(QUOTED PASSAGE):
Take the 2-minute tour ×
Mathematics Stack Exchange is a question and answer site for people studying math at any level and professionals in related fields. It's 100% free, no registration required.

I've recently been learning about differential equations, and my teacher has been giving some particularly difficult examples out for those of us who finish early. He gave us the following differential equation: $$x=y\frac{dy}{dx}-\left(\frac{dy}{dx}\right)^{2}$$ With the hint "Differentiate with respect to $y$, then let $\frac{dy}{dx}=p$". I've solved it after the lesson and would like someone to check whether or not I've done so correctly.

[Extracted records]
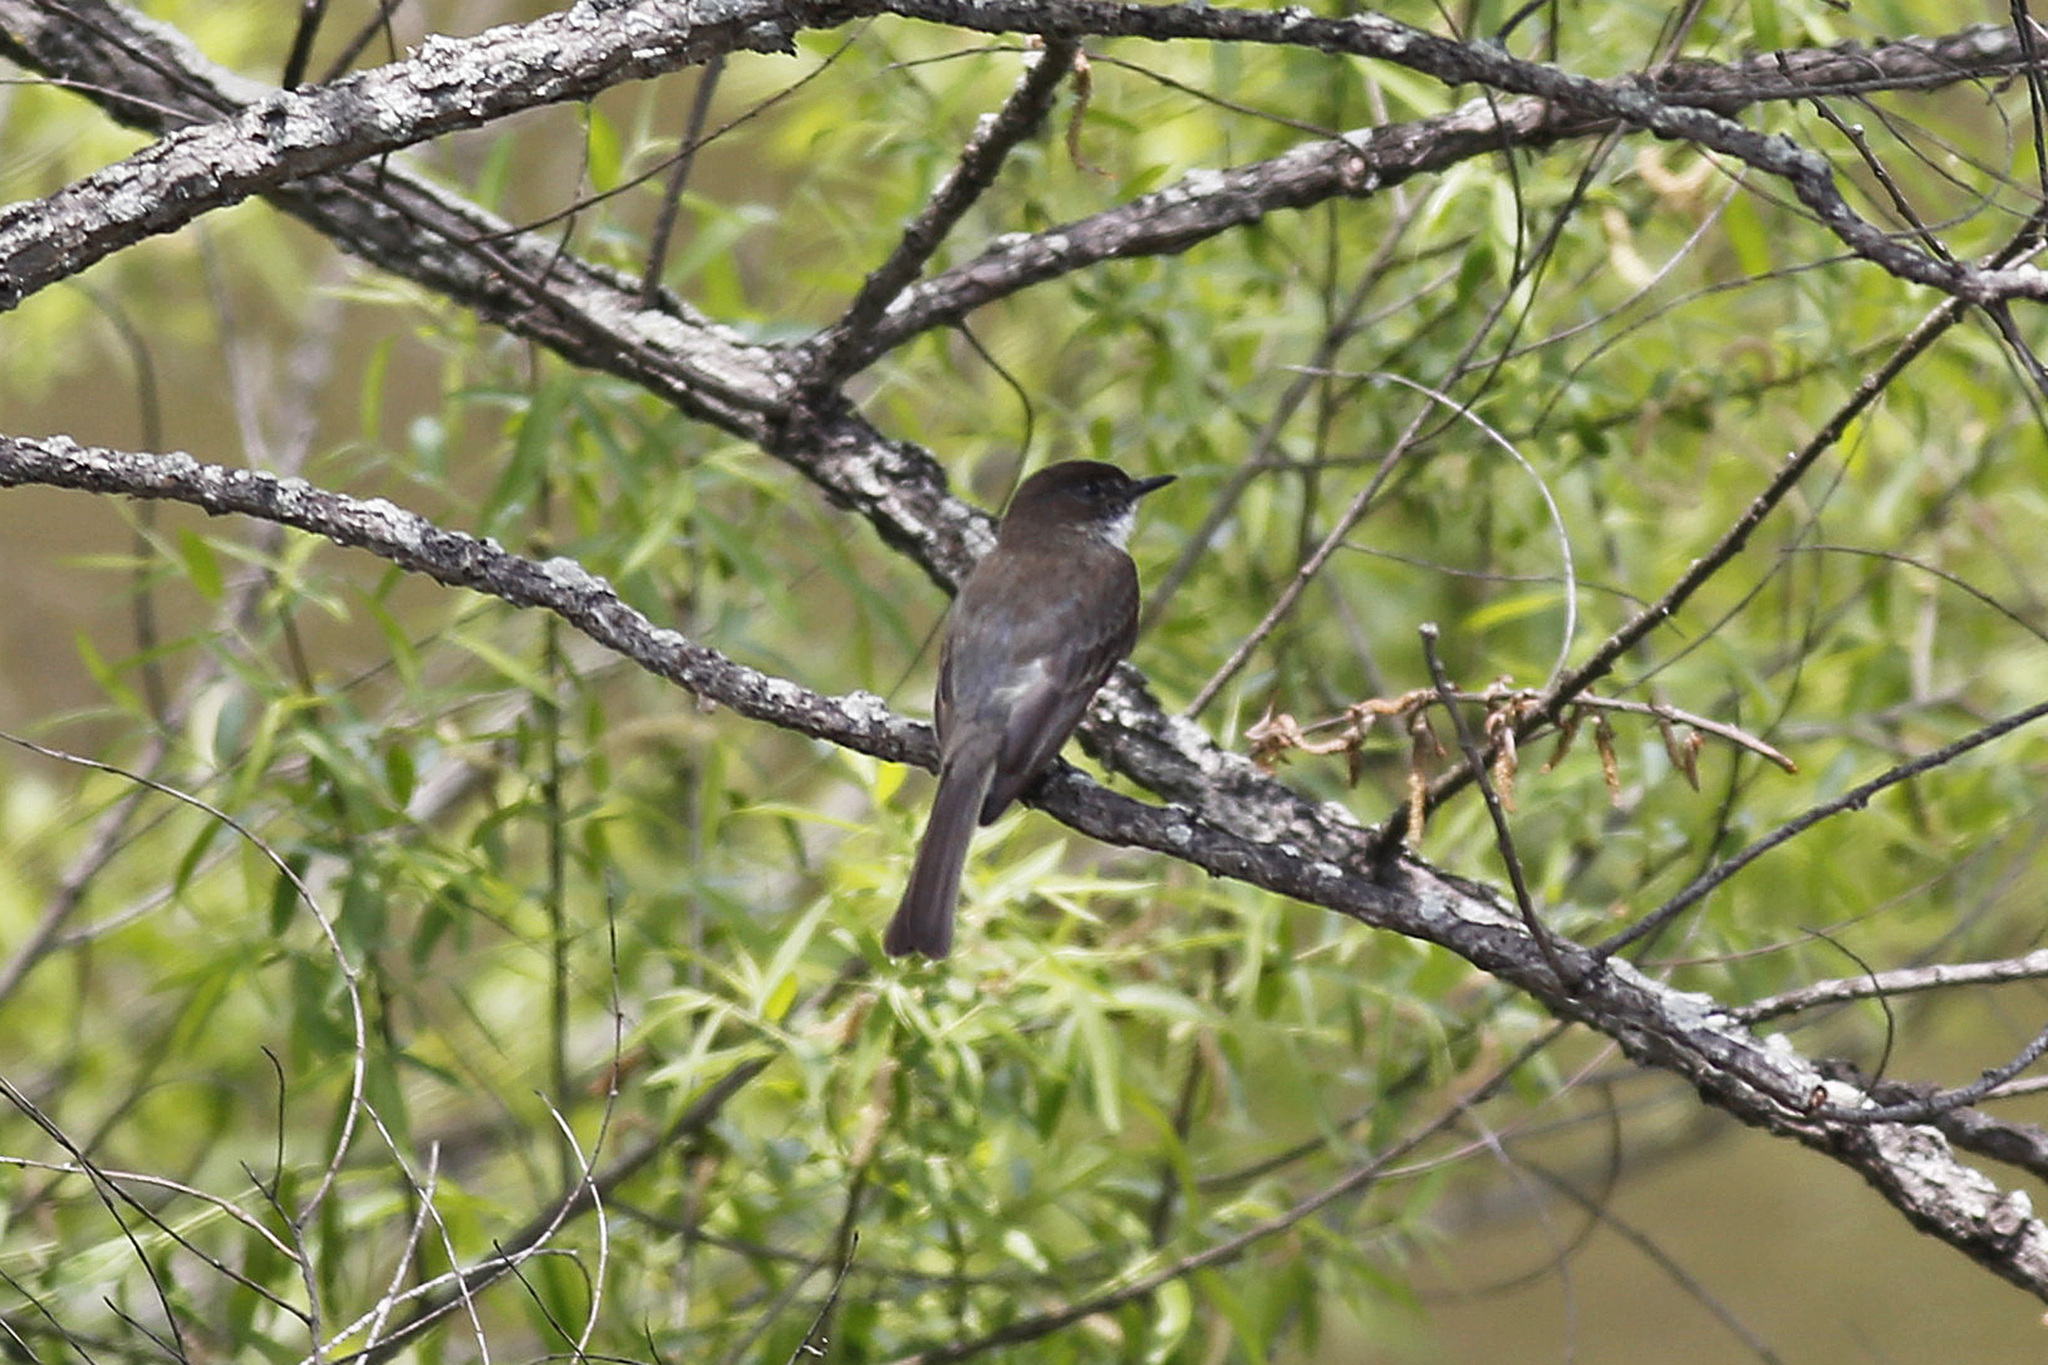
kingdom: Animalia
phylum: Chordata
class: Aves
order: Passeriformes
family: Tyrannidae
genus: Sayornis
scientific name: Sayornis phoebe
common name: Eastern phoebe
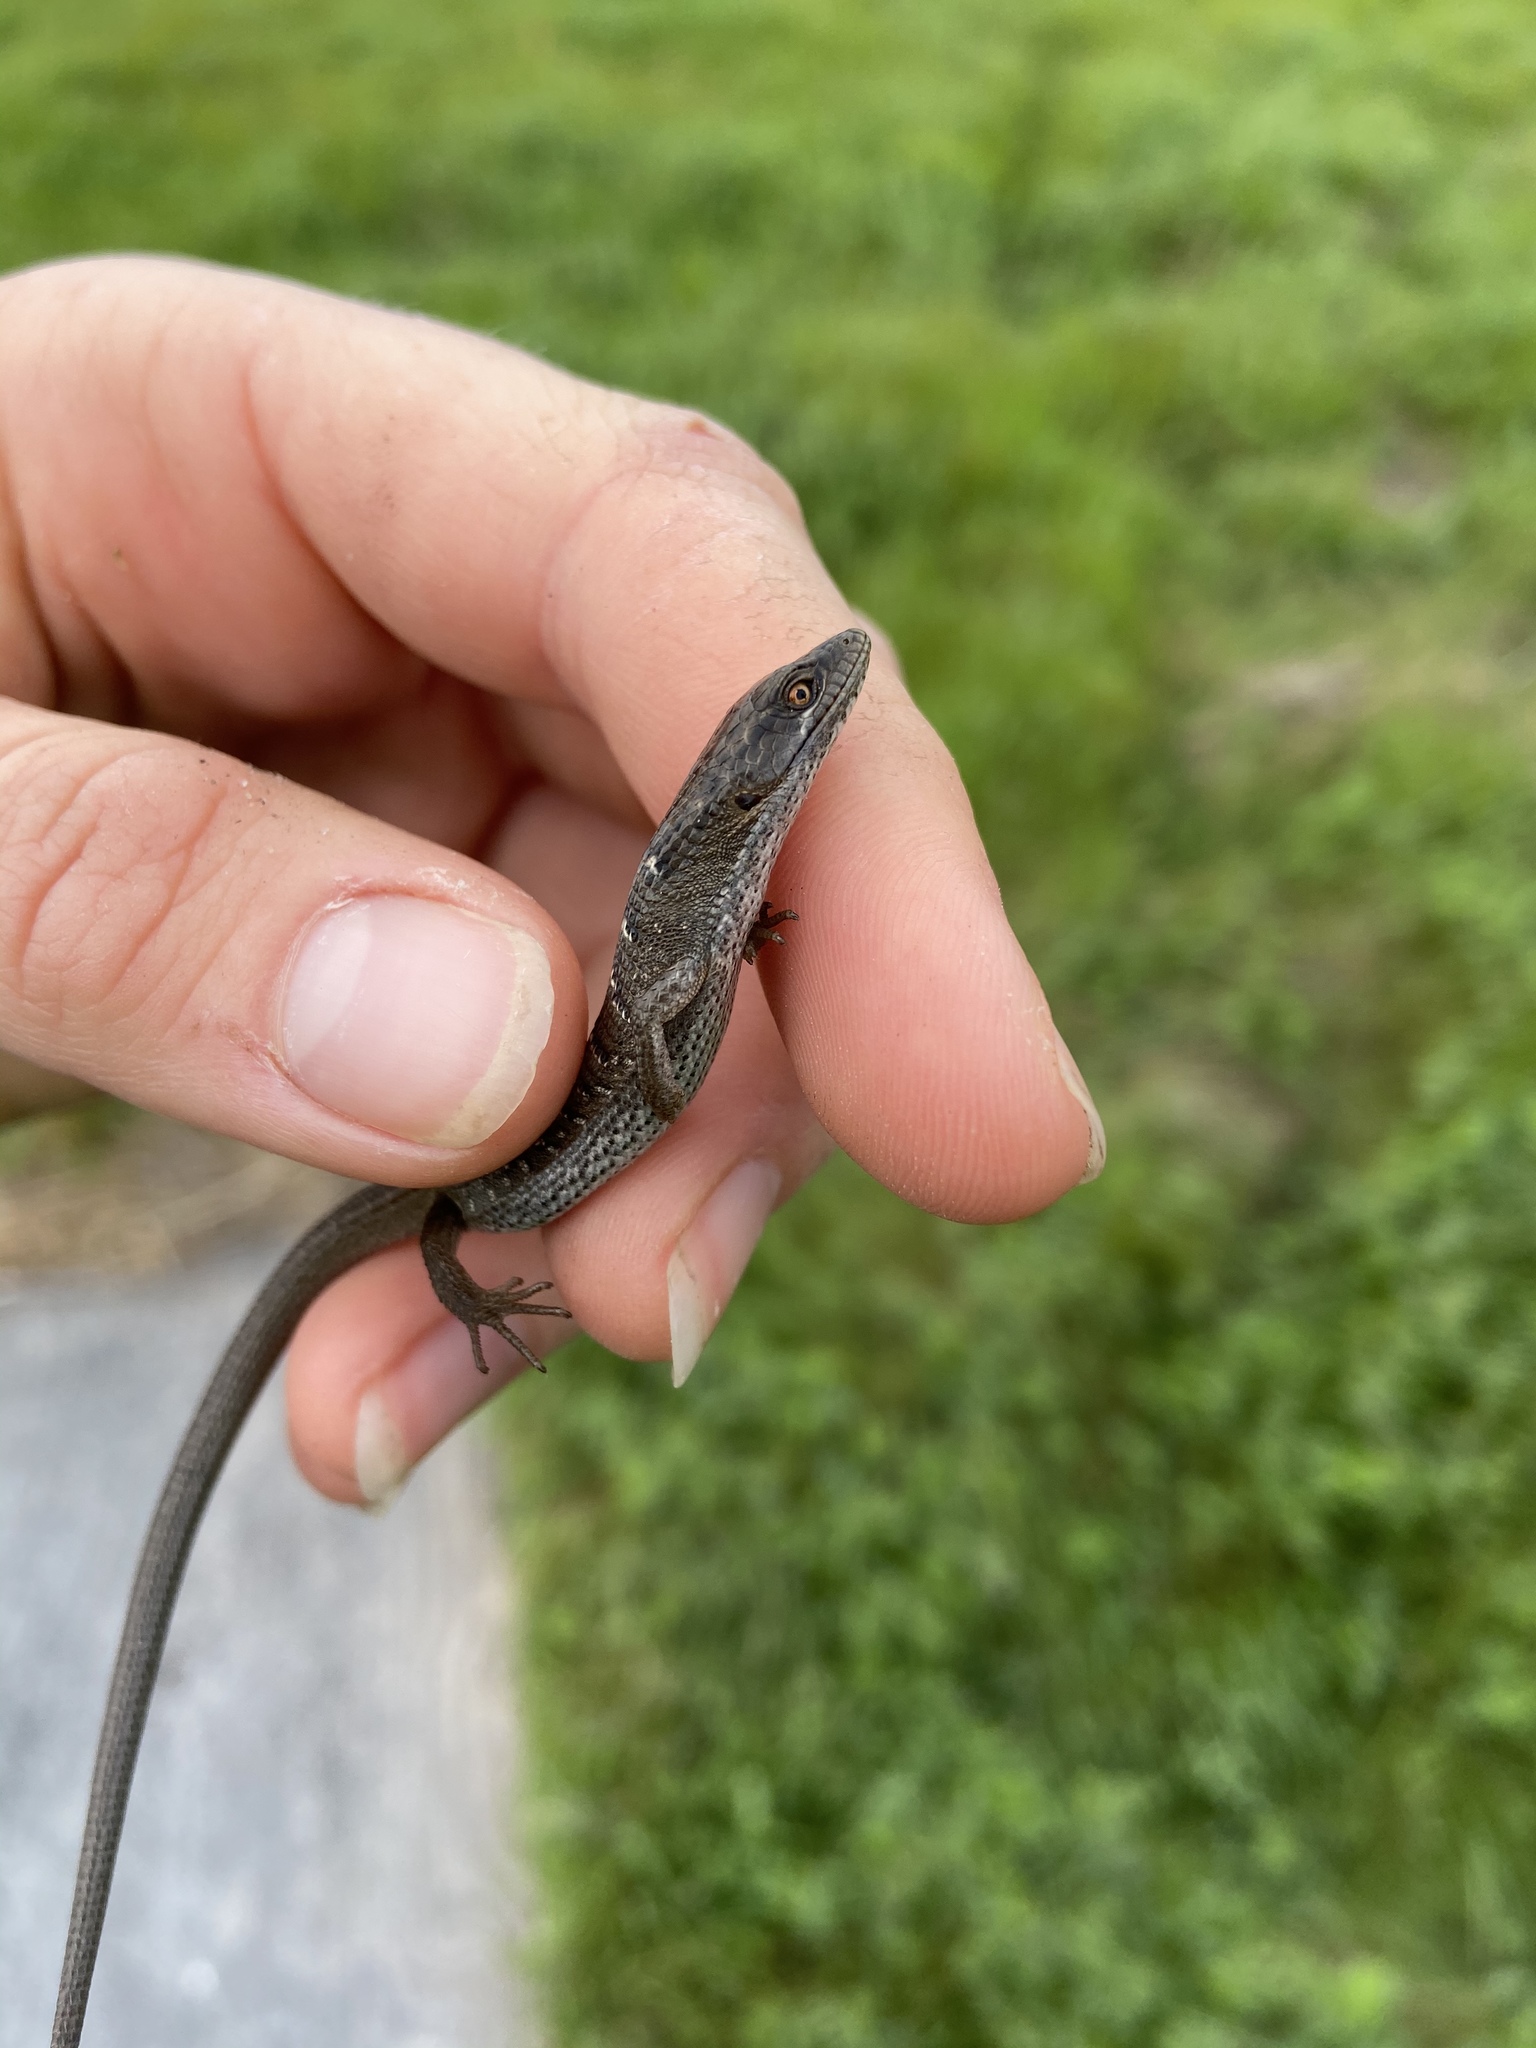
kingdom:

(EXERCISE BRIEF): From the Stack Exchange post, list every single-letter variable that appears in the differential equation or in the hint. Rely only on the Stack Exchange post for your answer.

(WRITTEN ANSWER): x, y, p